CRIME has been slashed by 15 per cent across South Tyneside in the past year – despite fears the recession would send it soaring.
The new Making Communities Safer report has found offences committed by young people dropped by 28 per cent in the 12 months to December.
And those carried out by prolific and priority offenders fell a whopping 41 per cent.
There was also a 21 per cent reduction in anti-social behaviour reported to the council.
The report was submitted to council chiefs as part of their Community Safety Partnership Plan for 2012-15.
It contains a foreword from South Tyneside’s Chief Superintendent Ian Dawes and Coun Tracey Dixon, the authority’s lead member for leisure and community safety.
She said of the falling crime statistics: “This is fantastic news. We did expect to see a rise in crime due to the economic downturn, but that didn’t happen. Instead, we’ve had a quite dramatic fall.
“That was largely down to the hard work and dedication of all the partners – we hope the drop continues.”
The report also says violent crime has fallen by 14 per cent in the last year, while the Safestop initiative had seen 173 children taken into safety and 342 litres of alcohol confiscated.
CCTV cameras also helped with 926 arrests across the borough, while offenders were made to carry out more than 15,000 hours of work through the Community Payback scheme.
An annual assessment found tackling alcohol-related offences and young offenders are priorities for the next year.

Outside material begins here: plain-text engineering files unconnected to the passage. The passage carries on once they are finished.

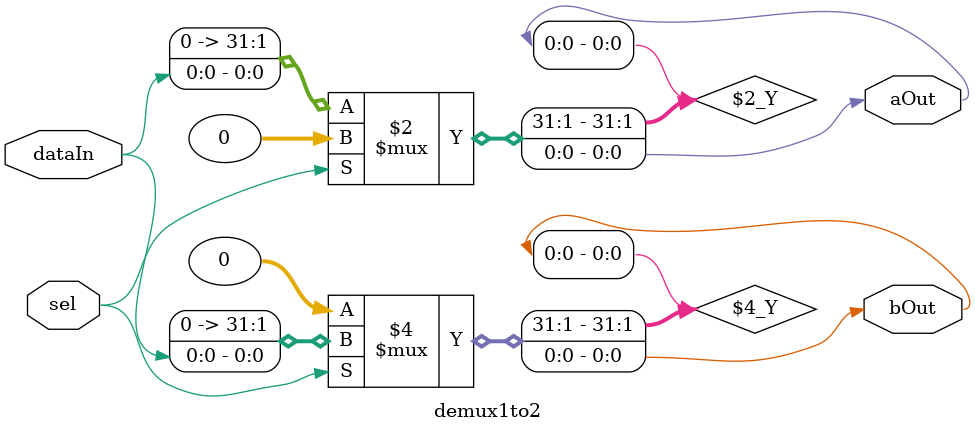
<source format=v>

module demux1to2 (dataIn, sel, aOut, bOut);

input 	dataIn, sel;
output	aOut, bOut;

assign aOut = sel ? 0 : dataIn;
assign bOut = sel ? dataIn : 0;

endmodule
</source>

The partnership also wants to target domestic violence, re-offending and anti-social behaviour in trouble spots.
It reveals the partner agencies have pledged to provide a single and full response to all complaints of crime.
But they admit they need to strike the right balance between local needs and nationally laid-down priorities.

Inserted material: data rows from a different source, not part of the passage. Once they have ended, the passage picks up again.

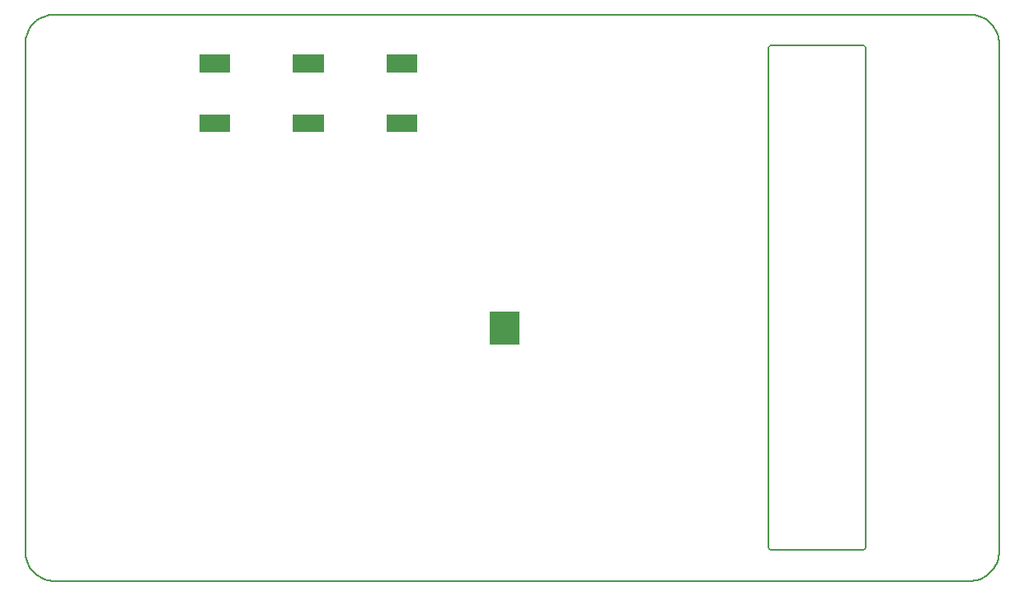
<source format=gko>
G04*
G04 #@! TF.GenerationSoftware,Altium Limited,Altium Designer,24.6.1 (21)*
G04*
G04 Layer_Color=16711935*
%FSLAX25Y25*%
%MOIN*%
G70*
G04*
G04 #@! TF.SameCoordinates,08707EBF-9302-4E29-B135-06D0E3724A66*
G04*
G04*
G04 #@! TF.FilePolarity,Positive*
G04*
G01*
G75*
%ADD72C,0.00709*%
G36*
X158692Y205437D02*
X146192D01*
Y212537D01*
X158692D01*
Y205437D01*
D02*
G37*
G36*
X120892D02*
X108392D01*
Y212537D01*
X120892D01*
Y205437D01*
D02*
G37*
G36*
X83092D02*
X70592D01*
Y212537D01*
X83092D01*
Y205437D01*
D02*
G37*
G36*
X120892Y181271D02*
X108392D01*
Y188371D01*
X120892D01*
Y181271D01*
D02*
G37*
G36*
X83092D02*
X70592D01*
Y188371D01*
X83092D01*
Y181271D01*
D02*
G37*
G36*
X158692Y181271D02*
X146192D01*
Y188371D01*
X158692D01*
Y181271D01*
D02*
G37*
G36*
X199900Y95300D02*
X188100D01*
Y108700D01*
X199900D01*
Y95300D01*
D02*
G37*
D72*
X340059Y215142D02*
X339766Y215849D01*
X339059Y216142D01*
Y12205D02*
X339766Y12498D01*
X340059Y13205D01*
X301689Y216142D02*
X300982Y215849D01*
X300689Y215142D01*
Y13205D02*
X300982Y12498D01*
X301689Y12205D01*
X393898Y216894D02*
X393857Y217869D01*
X393737Y218838D01*
X393536Y219793D01*
X393258Y220729D01*
X392903Y221638D01*
X392474Y222515D01*
X391974Y223354D01*
X391407Y224148D01*
X390776Y224893D01*
X390086Y225583D01*
X389341Y226214D01*
X388547Y226782D01*
X387708Y227281D01*
X386831Y227710D01*
X385922Y228065D01*
X384986Y228343D01*
X384031Y228544D01*
X383062Y228664D01*
X382087Y228705D01*
Y-295D02*
X383062Y-255D01*
X384031Y-134D01*
X384986Y66D01*
X385922Y345D01*
X386831Y699D01*
X387708Y1128D01*
X388547Y1628D01*
X389341Y2195D01*
X390086Y2826D01*
X390776Y3516D01*
X391407Y4261D01*
X391974Y5056D01*
X392474Y5894D01*
X392903Y6771D01*
X393258Y7681D01*
X393536Y8616D01*
X393737Y9572D01*
X393857Y10540D01*
X393898Y11516D01*
X12008Y228705D02*
X11033Y228664D01*
X10064Y228544D01*
X9108Y228343D01*
X8173Y228065D01*
X7263Y227710D01*
X6386Y227281D01*
X5548Y226782D01*
X4753Y226214D01*
X4008Y225583D01*
X3318Y224893D01*
X2687Y224148D01*
X2120Y223354D01*
X1620Y222515D01*
X1192Y221638D01*
X837Y220729D01*
X558Y219793D01*
X358Y218838D01*
X237Y217869D01*
X197Y216894D01*
Y11516D02*
X237Y10540D01*
X358Y9572D01*
X558Y8616D01*
X837Y7681D01*
X1192Y6771D01*
X1620Y5894D01*
X2120Y5056D01*
X2687Y4261D01*
X3318Y3516D01*
X4008Y2826D01*
X4753Y2195D01*
X5548Y1628D01*
X6386Y1128D01*
X7264Y699D01*
X8173Y345D01*
X9109Y66D01*
X10064Y-134D01*
X11033Y-255D01*
X12008Y-295D01*
X301689Y12205D02*
X339059D01*
X301689Y216142D02*
X339059D01*
X340059Y13205D02*
Y215142D01*
X300689Y13205D02*
Y215142D01*
X12008Y-295D02*
X382087D01*
X12008Y228705D02*
X382087D01*
X393898Y11516D02*
Y216894D01*
X197Y11516D02*
Y216894D01*
M02*

</source>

The report said great strides had been made to tackle crime – but more could be done.
The partnership is made up of the council, Northumbria Police, Tyne and Wear Fire and Rescue Service, and South Tyneside Primary Care trust.

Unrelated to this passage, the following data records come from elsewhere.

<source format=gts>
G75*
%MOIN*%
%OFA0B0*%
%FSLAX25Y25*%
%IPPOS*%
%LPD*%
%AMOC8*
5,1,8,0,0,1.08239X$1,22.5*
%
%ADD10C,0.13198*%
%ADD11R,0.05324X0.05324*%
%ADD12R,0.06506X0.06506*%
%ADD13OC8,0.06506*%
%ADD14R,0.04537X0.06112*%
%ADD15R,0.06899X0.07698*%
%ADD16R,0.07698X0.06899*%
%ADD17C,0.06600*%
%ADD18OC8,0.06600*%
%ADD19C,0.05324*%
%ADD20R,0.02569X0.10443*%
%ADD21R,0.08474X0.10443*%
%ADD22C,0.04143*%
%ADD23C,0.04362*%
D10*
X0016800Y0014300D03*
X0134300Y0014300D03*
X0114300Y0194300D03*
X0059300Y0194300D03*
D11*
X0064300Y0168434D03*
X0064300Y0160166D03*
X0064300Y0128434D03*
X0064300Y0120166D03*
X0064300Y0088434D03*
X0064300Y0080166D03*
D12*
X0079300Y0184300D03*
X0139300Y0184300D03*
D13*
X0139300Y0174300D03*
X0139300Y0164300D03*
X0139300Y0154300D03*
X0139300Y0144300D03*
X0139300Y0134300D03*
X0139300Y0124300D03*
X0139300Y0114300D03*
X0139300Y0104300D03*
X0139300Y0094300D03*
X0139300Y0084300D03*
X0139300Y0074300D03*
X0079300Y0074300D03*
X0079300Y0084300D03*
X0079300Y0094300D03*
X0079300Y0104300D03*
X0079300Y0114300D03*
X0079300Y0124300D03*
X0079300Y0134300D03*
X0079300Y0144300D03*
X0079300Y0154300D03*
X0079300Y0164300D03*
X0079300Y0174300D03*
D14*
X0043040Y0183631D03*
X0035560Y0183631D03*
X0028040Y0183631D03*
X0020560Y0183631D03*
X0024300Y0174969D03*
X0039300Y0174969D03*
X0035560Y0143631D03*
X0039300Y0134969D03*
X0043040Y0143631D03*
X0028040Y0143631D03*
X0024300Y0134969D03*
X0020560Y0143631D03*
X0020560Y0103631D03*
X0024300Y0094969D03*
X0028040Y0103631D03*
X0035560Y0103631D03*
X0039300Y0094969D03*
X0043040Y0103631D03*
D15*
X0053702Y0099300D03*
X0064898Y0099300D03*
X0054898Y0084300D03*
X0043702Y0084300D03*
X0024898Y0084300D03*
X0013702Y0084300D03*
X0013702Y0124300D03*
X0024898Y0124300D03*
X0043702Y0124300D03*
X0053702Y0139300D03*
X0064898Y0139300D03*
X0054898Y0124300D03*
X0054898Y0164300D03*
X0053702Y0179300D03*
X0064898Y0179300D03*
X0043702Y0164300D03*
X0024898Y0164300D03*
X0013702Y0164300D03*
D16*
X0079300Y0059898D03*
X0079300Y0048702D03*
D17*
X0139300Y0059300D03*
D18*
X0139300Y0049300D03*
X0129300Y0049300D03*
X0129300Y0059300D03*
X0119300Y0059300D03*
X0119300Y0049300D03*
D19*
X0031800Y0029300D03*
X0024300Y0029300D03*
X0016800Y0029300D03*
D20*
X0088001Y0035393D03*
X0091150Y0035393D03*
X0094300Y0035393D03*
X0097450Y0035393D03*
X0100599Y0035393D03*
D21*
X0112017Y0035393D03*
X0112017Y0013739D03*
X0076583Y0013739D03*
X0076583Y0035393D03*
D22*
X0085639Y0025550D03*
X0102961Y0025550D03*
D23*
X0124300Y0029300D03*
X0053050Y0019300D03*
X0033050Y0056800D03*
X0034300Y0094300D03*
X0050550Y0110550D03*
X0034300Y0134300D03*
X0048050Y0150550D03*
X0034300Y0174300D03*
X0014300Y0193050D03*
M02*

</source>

Also involved are the Northumbria Police Authority, Northumbria Probation Trust, the Youth Offending Service, and South Tyneside Homes.
It will try to incorporate alcohol treatment as a core component of preventing domestic abuse and also bid to protect residents through anti-racism initiatives.
The plan was drawn up after taking offender and victim profiles into account, which considered age, gender, ethnic origin and location.
Resources will be directed towards individuals and locations where there are high levels of crime and disorder.